## [Source data]
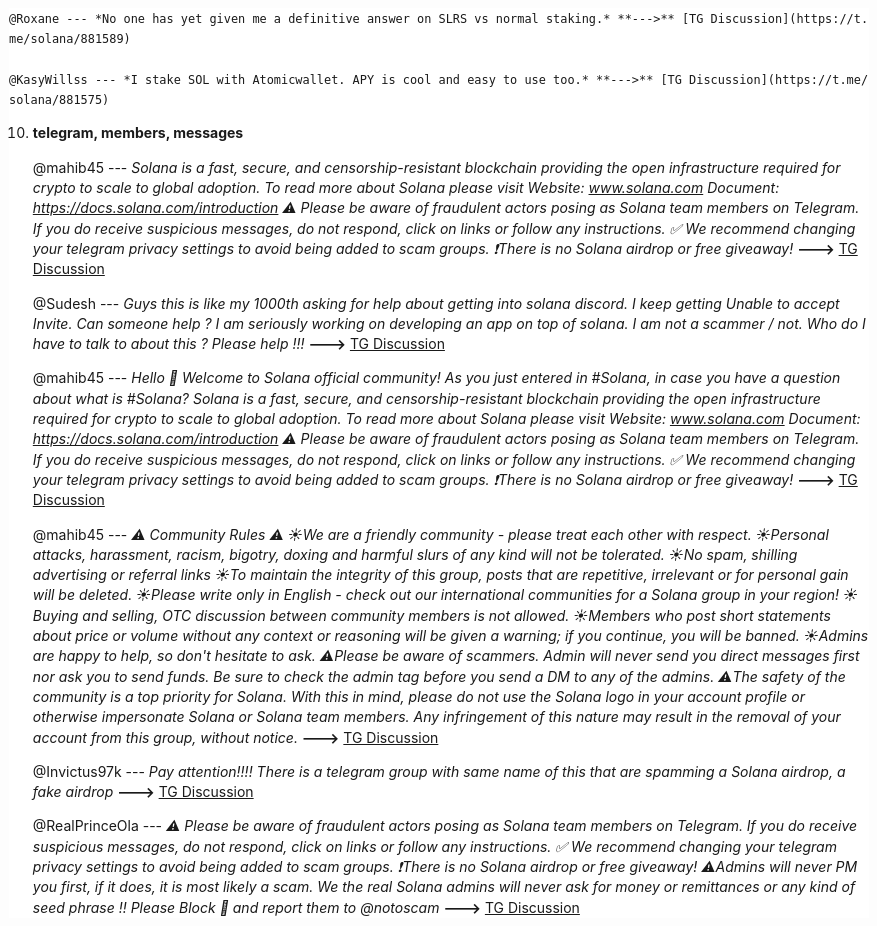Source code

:     @Roxane --- *No one has yet given me a definitive answer on SLRS vs normal staking.* **--->** [TG Discussion](https://t.me/solana/881589)

    @KasyWillss --- *I stake SOL with Atomicwallet. APY is cool and easy to use too.* **--->** [TG Discussion](https://t.me/solana/881575)

10. **telegram, members, messages**

    @mahib45 --- *Solana is a fast, secure, and censorship-resistant blockchain providing the open infrastructure required for crypto to scale to global adoption.   To read more about Solana please visit  Website: www.solana.com Document: https://docs.solana.com/introduction  ⚠️ Please be aware of fraudulent actors posing as Solana team members on Telegram. If you do receive suspicious messages, do not respond, click on links or follow any instructions. ✅ We recommend changing your telegram privacy settings to avoid being added to scam groups. ❗️There is no Solana airdrop or free giveaway!* **--->** [TG Discussion](https://t.me/solana/881459)

    @Sudesh --- *Guys this is like my 1000th asking for help about getting into solana discord. I keep getting Unable to accept Invite. Can someone help ? I am seriously working on developing an app on top of solana. I am not a scammer / not. Who do I have to talk to about this ? Please help !!!* **--->** [TG Discussion](https://t.me/solana/880881)

    @mahib45 --- *Hello 👋   Welcome to Solana official community! As you just entered in #Solana, in case you have a question about what is #Solana?  Solana is a fast, secure, and censorship-resistant blockchain providing the open infrastructure required for crypto to scale to global adoption.   To read more about Solana please visit  Website: www.solana.com Document: https://docs.solana.com/introduction  ⚠️ Please be aware of fraudulent actors posing as Solana team members on Telegram. If you do receive suspicious messages, do not respond, click on links or follow any instructions. ✅ We recommend changing your telegram privacy settings to avoid being added to scam groups. ❗️There is no Solana airdrop or free giveaway!* **--->** [TG Discussion](https://t.me/solana/880713)

    @mahib45 --- *⚠️  Community Rules  ⚠️  ☀️We are a friendly community - please treat each other with respect. ☀️Personal attacks, harassment, racism, bigotry, doxing and harmful slurs of any kind will not be tolerated. ☀️No spam, shilling advertising or referral links ☀️To maintain the integrity of this group, posts that are repetitive, irrelevant or for personal gain will be deleted. ☀️Please write only in English -  check out our international communities for a Solana group in your region! ☀️Buying and selling, OTC discussion between community members is not allowed. ☀️Members who post short statements about price or volume without any context or reasoning will be given a warning; if you continue, you will be banned.  ☀️Admins are happy to help, so don't hesitate to ask. ⚠️Please be aware of scammers. Admin will never send you direct messages first nor ask you to send funds. Be sure to check the admin tag before you send a DM to any of the admins. ⚠️The safety of the community is a top priority for Solana. With this in mind, please do not use the Solana logo in your account profile or otherwise impersonate Solana or Solana team members. Any infringement of this nature may result in the removal of your account from this group, without notice.* **--->** [TG Discussion](https://t.me/solana/882414)

    @Invictus97k --- *Pay attention!!!! There is a telegram group with same name of this that are spamming a Solana airdrop, a fake airdrop* **--->** [TG Discussion](https://t.me/solana/882222)

    @RealPrinceOla --- *⚠️ Please be aware of fraudulent actors posing as Solana team members on Telegram. If you do receive suspicious messages, do not respond, click on links or follow any instructions. ✅ We recommend changing your telegram privacy settings to avoid being added to scam groups. ❗️There is no Solana airdrop or free giveaway!  ⚠️Admins will never PM you first, if it does, it is most likely a scam. We the real Solana admins will never ask for money or remittances or any kind of seed phrase !!  Please Block 🚫 and report them to @notoscam* **--->** [TG Discussion](https://t.me/solana/881693)

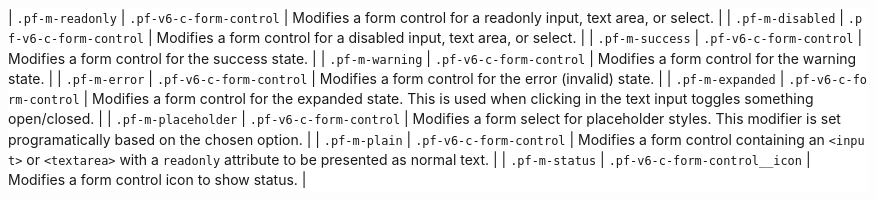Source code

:| `.pf-m-readonly`                     | `.pf-v6-c-form-control`       | Modifies a form control for a readonly input, text area, or select.                                                                                                                                               |
| `.pf-m-disabled`                     | `.pf-v6-c-form-control`       | Modifies a form control for a disabled input, text area, or select.                                                                                                                                               |
| `.pf-m-success`                      | `.pf-v6-c-form-control`       | Modifies a form control for the success state.                                                                                                                                                                    |
| `.pf-m-warning`                      | `.pf-v6-c-form-control`       | Modifies a form control for the warning state.                                                                                                                                                                    |
| `.pf-m-error`                        | `.pf-v6-c-form-control`       | Modifies a form control for the error (invalid) state.                                                                                                                                                            |
| `.pf-m-expanded`                     | `.pf-v6-c-form-control`       | Modifies a form control for the expanded state. This is used when clicking in the text input toggles something open/closed.                                                                                       |
| `.pf-m-placeholder`                  | `.pf-v6-c-form-control`       | Modifies a form select for placeholder styles. This modifier is set programatically based on the chosen option.                                                                                                   |
| `.pf-m-plain`                        | `.pf-v6-c-form-control`       | Modifies a form control containing an `<input>` or `<textarea>` with a `readonly` attribute to be presented as normal text.                                                                                       |
| `.pf-m-status`                       | `.pf-v6-c-form-control__icon` | Modifies a form control icon to show status.                                                                                                                                                                      |
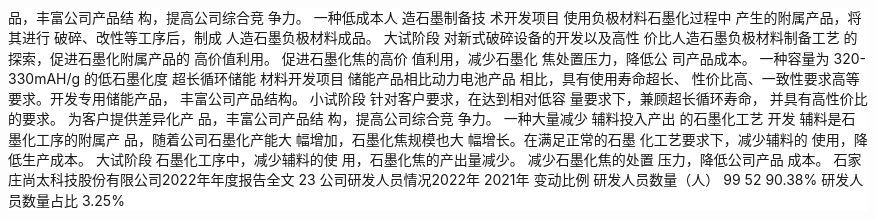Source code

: 品，丰富公司产品结
构，提高公司综合竞
争力。
一种低成本人
造石墨制备技
术开发项目
使用负极材料石墨化过程中
产生的附属产品，将其进行
破碎、改性等工序后，制成
人造石墨负极材料成品。
大试阶段
对新式破碎设备的开发以及高性
价比人造石墨负极材料制备工艺
的探索，促进石墨化附属产品的
高价值利用。
促进石墨化焦的高价
值利用，减少石墨化
焦处置压力，降低公
司产品成本。
一种容量为
320-330mAH/g
的低石墨化度
超长循环储能
材料开发项目
储能产品相比动力电池产品
相比，具有使用寿命超长、
性价比高、一致性要求高等
要求。开发专用储能产品，
丰富公司产品结构。
小试阶段
针对客户要求，在达到相对低容
量要求下，兼顾超长循环寿命，
并具有高性价比的要求。
为客户提供差异化产
品，丰富公司产品结
构，提高公司综合竞
争力。
一种大量减少
辅料投入产出
的石墨化工艺
开发
辅料是石墨化工序的附属产
品，随着公司石墨化产能大
幅增加，石墨化焦规模也大
幅增长。在满足正常的石墨
化工艺要求下，减少辅料的
使用，降低生产成本。
大试阶段
石墨化工序中，减少辅料的使
用，石墨化焦的产出量减少。
减少石墨化焦的处置
压力，降低公司产品
成本。
石家庄尚太科技股份有限公司2022年年度报告全文
23
公司研发人员情况2022年
2021年
变动比例
研发人员数量（人）
99
52
90.38%
研发人员数量占比
3.25%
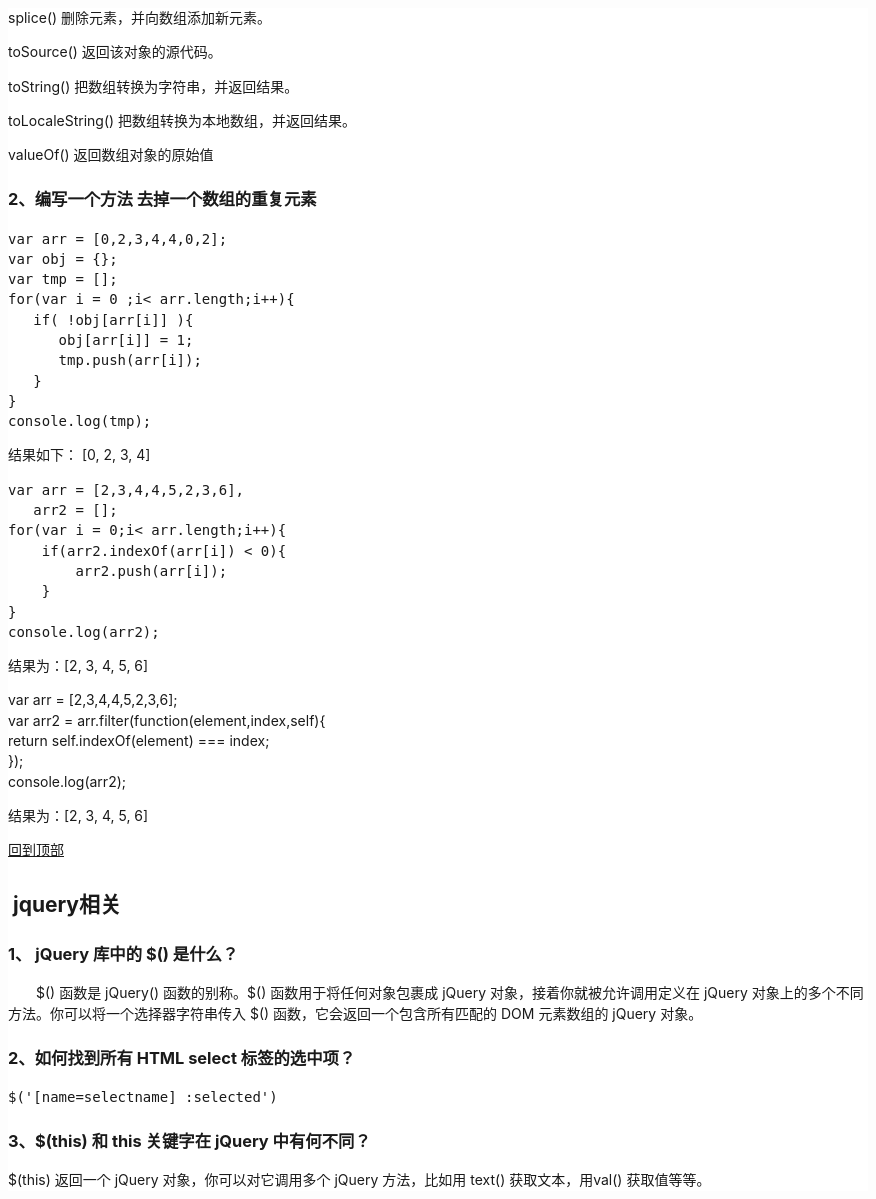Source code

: <p>splice() 删除元素，并向数组添加新元素。</p>
<p>toSource() 返回该对象的源代码。</p>
<p>toString() 把数组转换为字符串，并返回结果。</p>
<p>toLocaleString() 把数组转换为本地数组，并返回结果。</p>
<p>valueOf() 返回数组对象的原始值</p>
</div>
<h3>
2、编写一个方法 去掉一个数组的重复元素</h3>

<div>
<pre>var arr = [0,2,3,4,4,0,2];
var obj = {};
var tmp = [];
for(var i = 0 ;i&lt; arr.length;i++){
   if( !obj[arr[i]] ){
      obj[arr[i]] = 1;
      tmp.push(arr[i]);
   }
}
console.log(tmp);</pre>
</div>
<p>
结果如下： [0, 2, 3, 4]</p>

<div>
<pre>var arr = [2,3,4,4,5,2,3,6],
   arr2 = [];
for(var i = 0;i&lt; arr.length;i++){
    if(arr2.indexOf(arr[i]) &lt; 0){
        arr2.push(arr[i]);
    }
}
console.log(arr2);</pre>
</div>
<p>
结果为：[2, 3, 4, 5, 6]</p>

<div>
<p>var arr = [2,3,4,4,5,2,3,6];<br />
var arr2 = arr.filter(function(element,index,self){<br />
return self.indexOf(element) === index;<br />
});<br />
console.log(arr2);</p>
</div>
<p>
结果为：[2, 3, 4, 5, 6]</p>
<div>
<a href="http://www.cnblogs.com/#_labelTop" target="_blank">回到顶部</a></div>
<h2>
 jquery相关</h2>
<h3>
1、 jQuery 库中的 $() 是什么？</h3>
<p>
　　$() 函数是 jQuery() 函数的别称。$() 函数用于将任何对象包裹成 jQuery 对象，接着你就被允许调用定义在 jQuery 对象上的多个不同方法。你可以将一个选择器字符串传入 $() 函数，它会返回一个包含所有匹配的 DOM 元素数组的 jQuery 对象。</p>
<h3>
2、如何找到所有 HTML select 标签的选中项？</h3>
<div>
<pre>$('[name=selectname] :selected')</pre>
</div>
<h3>
3、$(this) 和 this 关键字在 jQuery 中有何不同？</h3>
<p>
$(this) 返回一个 jQuery 对象，你可以对它调用多个 jQuery 方法，比如用 text() 获取文本，用val() 获取值等等。</p>
<p>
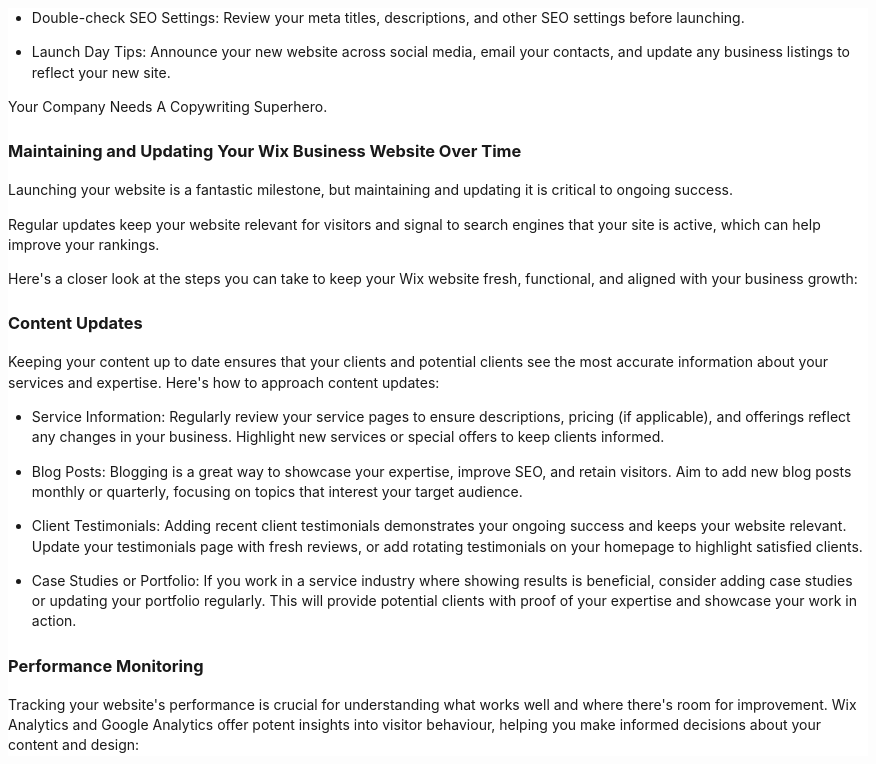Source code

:   * Double-check SEO Settings: Review your meta titles, descriptions, and other SEO settings before launching.

  * Launch Day Tips: Announce your new website across social media, email your contacts, and update any business listings to reflect your new site.

  



Your Company Needs A Copywriting Superhero.

  

### Maintaining and Updating Your Wix Business Website Over Time

Launching your website is a fantastic milestone, but maintaining and updating it is critical to ongoing success.

  

Regular updates keep your website relevant for visitors and signal to search engines that your site is active, which can help improve your rankings.

  

Here's a closer look at the steps you can take to keep your Wix website fresh, functional, and aligned with your business growth:

  

### **Content Updates**

Keeping your content up to date ensures that your clients and potential clients see the most accurate information about your services and expertise. Here's how to approach content updates:

  

  * Service Information: Regularly review your service pages to ensure descriptions, pricing (if applicable), and offerings reflect any changes in your business. Highlight new services or special offers to keep clients informed.

  * Blog Posts: Blogging is a great way to showcase your expertise, improve SEO, and retain visitors. Aim to add new blog posts monthly or quarterly, focusing on topics that interest your target audience.

  * Client Testimonials: Adding recent client testimonials demonstrates your ongoing success and keeps your website relevant. Update your testimonials page with fresh reviews, or add rotating testimonials on your homepage to highlight satisfied clients.

  * Case Studies or Portfolio: If you work in a service industry where showing results is beneficial, consider adding case studies or updating your portfolio regularly. This will provide potential clients with proof of your expertise and showcase your work in action.

  

### **Performance Monitoring**

Tracking your website's performance is crucial for understanding what works well and where there's room for improvement. Wix Analytics and Google Analytics offer potent insights into visitor behaviour, helping you make informed decisions about your content and design:
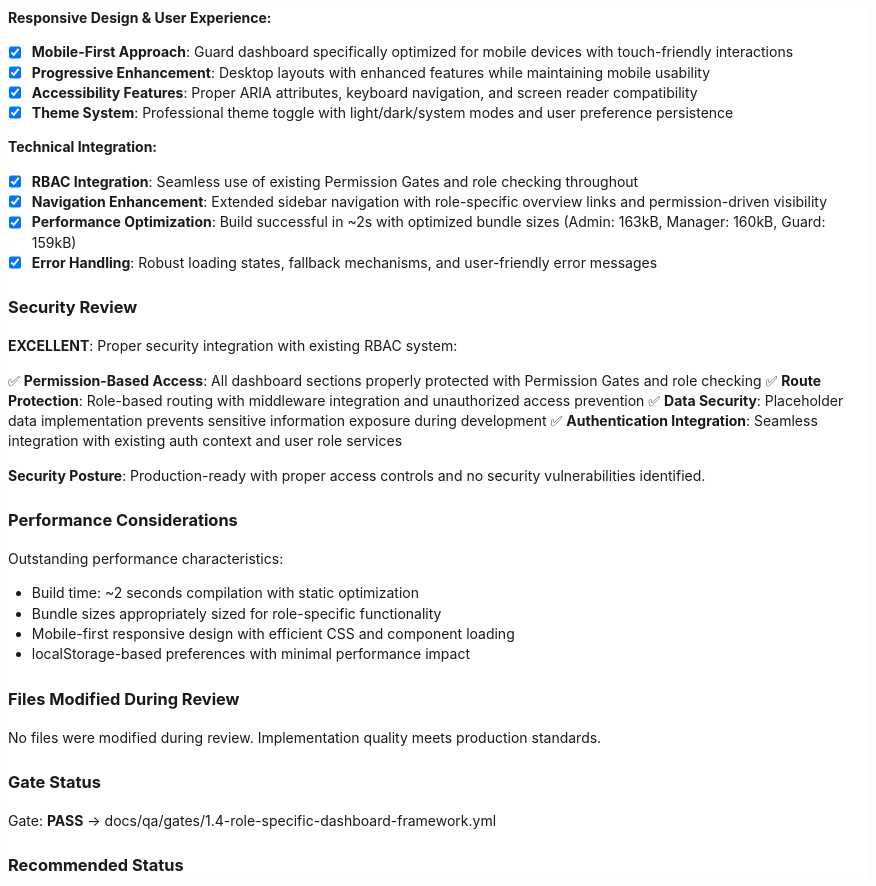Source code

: **Responsive Design & User Experience:**
- [x] **Mobile-First Approach**: Guard dashboard specifically optimized for mobile devices with touch-friendly interactions
- [x] **Progressive Enhancement**: Desktop layouts with enhanced features while maintaining mobile usability
- [x] **Accessibility Features**: Proper ARIA attributes, keyboard navigation, and screen reader compatibility
- [x] **Theme System**: Professional theme toggle with light/dark/system modes and user preference persistence

**Technical Integration:**
- [x] **RBAC Integration**: Seamless use of existing Permission Gates and role checking throughout
- [x] **Navigation Enhancement**: Extended sidebar navigation with role-specific overview links and permission-driven visibility
- [x] **Performance Optimization**: Build successful in ~2s with optimized bundle sizes (Admin: 163kB, Manager: 160kB, Guard: 159kB)
- [x] **Error Handling**: Robust loading states, fallback mechanisms, and user-friendly error messages

### Security Review

**EXCELLENT**: Proper security integration with existing RBAC system:

✅ **Permission-Based Access**: All dashboard sections properly protected with Permission Gates and role checking
✅ **Route Protection**: Role-based routing with middleware integration and unauthorized access prevention
✅ **Data Security**: Placeholder data implementation prevents sensitive information exposure during development
✅ **Authentication Integration**: Seamless integration with existing auth context and user role services

**Security Posture**: Production-ready with proper access controls and no security vulnerabilities identified.

### Performance Considerations

Outstanding performance characteristics:
- Build time: ~2 seconds compilation with static optimization
- Bundle sizes appropriately sized for role-specific functionality
- Mobile-first responsive design with efficient CSS and component loading
- localStorage-based preferences with minimal performance impact

### Files Modified During Review

No files were modified during review. Implementation quality meets production standards.

### Gate Status

Gate: **PASS** → docs/qa/gates/1.4-role-specific-dashboard-framework.yml

### Recommended Status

## [Directions]
Beginning with the first line of the records and ending with the line that contains "giveaway!* **--->** [TG Discussion](https://t.me/solana/881459)", reproduce every line exactly, omitting pictures and adding nothing.

## [Written response]
Source code

:     @Roxane --- *No one has yet given me a definitive answer on SLRS vs normal staking.* **--->** [TG Discussion](https://t.me/solana/881589)

    @KasyWillss --- *I stake SOL with Atomicwallet. APY is cool and easy to use too.* **--->** [TG Discussion](https://t.me/solana/881575)

10. **telegram, members, messages**

    @mahib45 --- *Solana is a fast, secure, and censorship-resistant blockchain providing the open infrastructure required for crypto to scale to global adoption.   To read more about Solana please visit  Website: www.solana.com Document: https://docs.solana.com/introduction  ⚠️ Please be aware of fraudulent actors posing as Solana team members on Telegram. If you do receive suspicious messages, do not respond, click on links or follow any instructions. ✅ We recommend changing your telegram privacy settings to avoid being added to scam groups. ❗️There is no Solana airdrop or free giveaway!* **--->** [TG Discussion](https://t.me/solana/881459)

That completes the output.